Тревожные сны царской свиты
Шрифт:
Новое движение стало не идеологическим, а, скорее, профессионально-организационным. Была предпринята попытка отмежеваться от истеричной, "свихнувшейся" на своей оппозиционности "Демократической России", которую, по словам Анатолия Чубайса, ничто, кроме криков и митингового баламутства, не интересовало. Двигаться дальше в рядах этого движения и оставаться властью было невозможно. Следовало изобрести что-то новое. Профессионализм, помноженный на демократические убеждения. В понятие профессионализма легко вписываются и Гайдар, и Чубайс, и Шумейко, и Полторанин, и Шохин, и Борис Федоров, и Андрей Козырев, и Андрей Нечаев, и Сергей Шахрай. Но почему все числились в одной команде? А демократические убеждения. Это как эстафетный жезл. Именно они понесут его дальше. Такова историческая преамбула.
Блок "Наш дом Россия" был заявлен в похожей ситуации, и тоже накануне выборов, правда, несколько раньше, чем это сделал в прошлом "Выбор России". Да и предпосылки рождения следует считать иными. Идея создания двух крупных партий, а для начала двух предвыборных блоков, носилась в воздухе уже давно. Еще в 91-м году после путча, ориентируясь на непростое будущее, окружение Ельцина поговаривало о таком варианте. Предполагая, что одна из партий будет президентской, а вторая не как альтернатива, а как расширенный
Как уже было сказано, несколько объединяющих попыток было сделано ранее, но все они не дали нужного результата.
Смутное время не предрасполагает к торжеству нравственных и этических принципов.

ИСХОДНЫЕ ДАННЫЕ ::
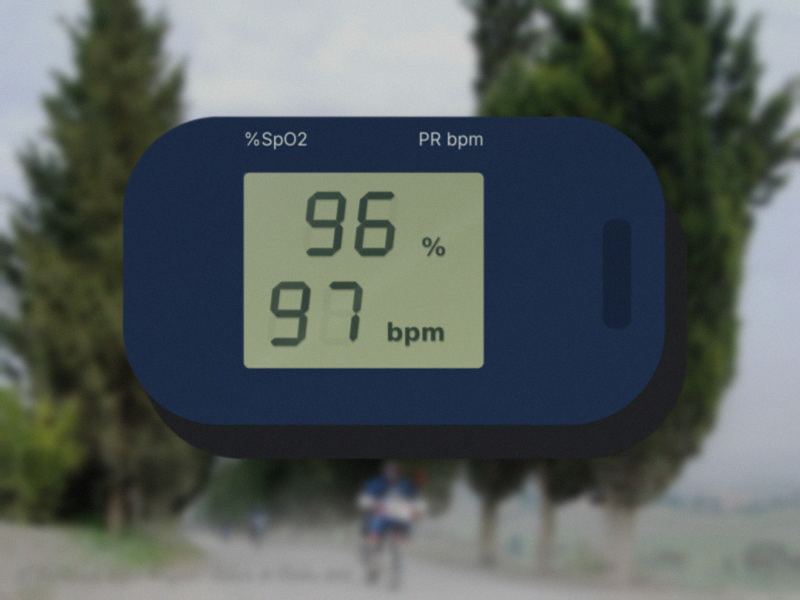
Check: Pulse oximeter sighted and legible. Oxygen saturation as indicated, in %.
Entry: 96 %
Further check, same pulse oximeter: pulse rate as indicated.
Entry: 97 bpm
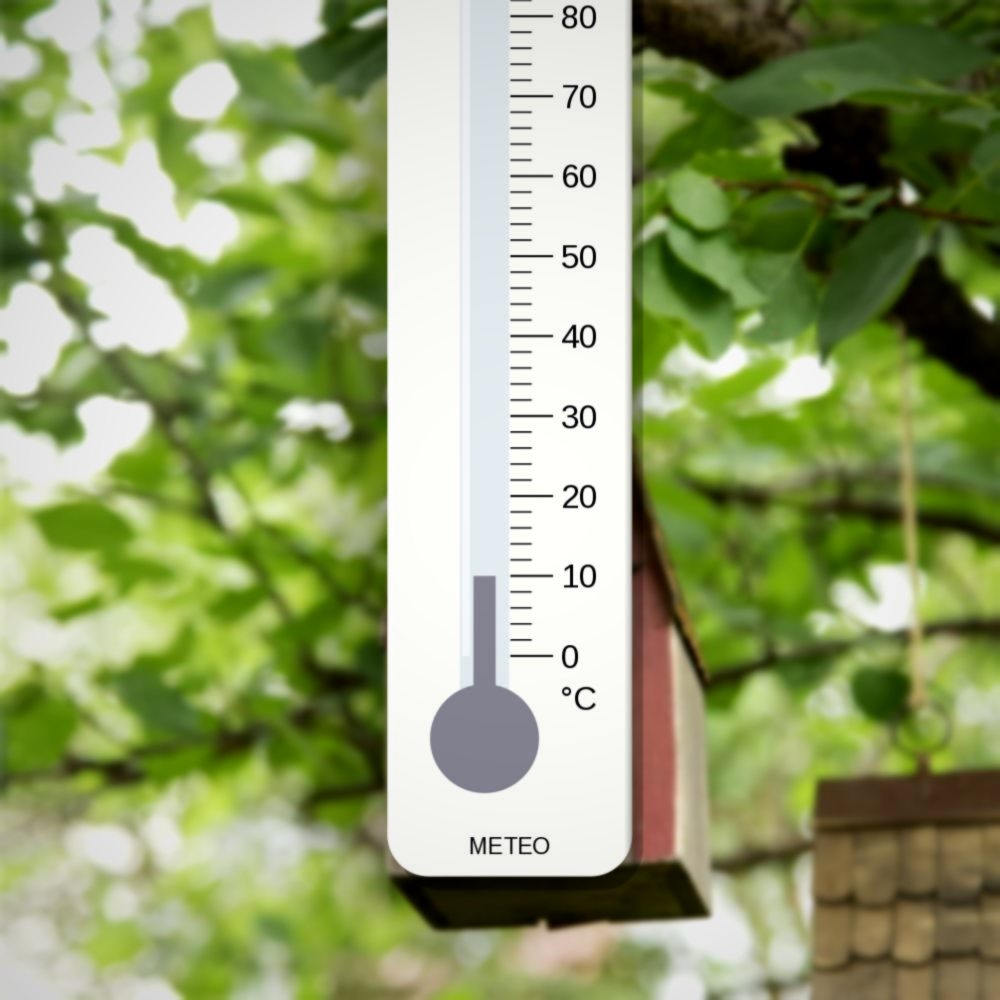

ВОПРОСЫ ДЛЯ ОТВЕТА ::
**a.** Перечислите все названия политических движений и блоков, упомянутые во фрагменте документа.
**b.** Выведите без изменений ту часть фрагмента документа, которая открывается словами, содержащими "Тревожные сны царской", и завершается словами "Такова историческая преамбула.".

ОТВЕТЫ НА ЗАДАНИЯ ::
**a.** «Демократическая Россия», «Наш дом Россия», «Выбор России»

**b.**
Тревожные сны царской свиты
Шрифт:
Новое движение стало не идеологическим, а, скорее, профессионально-организационным. Была предпринята попытка отмежеваться от истеричной, "свихнувшейся" на своей оппозиционности "Демократической России", которую, по словам Анатолия Чубайса, ничто, кроме криков и митингового баламутства, не интересовало. Двигаться дальше в рядах этого движения и оставаться властью было невозможно. Следовало изобрести что-то новое. Профессионализм, помноженный на демократические убеждения. В понятие профессионализма легко вписываются и Гайдар, и Чубайс, и Шумейко, и Полторанин, и Шохин, и Борис Федоров, и Андрей Козырев, и Андрей Нечаев, и Сергей Шахрай. Но почему все числились в одной команде? А демократические убеждения. Это как эстафетный жезл. Именно они понесут его дальше. Такова историческая преамбула.